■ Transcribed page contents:
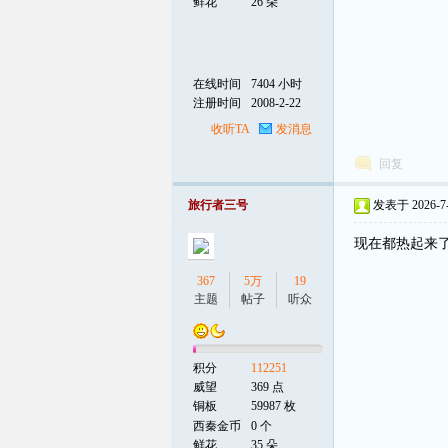
鲜花
26 朵
在线时间
7404 小时
注册时间
2008-2-22
收听TA
发消息
回复
旅行者三号
发表于 2026-7-5
现在都热起来
367
5万
19
主题
帖子
听众
积分
112251
威望
369 点
铜板
59987 枚
西秦金币
0 个
鲜花
35 朵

■ Directive: The records above should be returned exactly; no image belongs in the copy.

■ Task result:
鲜花
26 朵
在线时间
7404 小时
注册时间
2008-2-22
收听TA
发消息
回复
旅行者三号
发表于 2026-7-5
现在都热起来
367
5万
19
主题
帖子
听众
积分
112251
威望
369 点
铜板
59987 枚
西秦金币
0 个
鲜花
35 朵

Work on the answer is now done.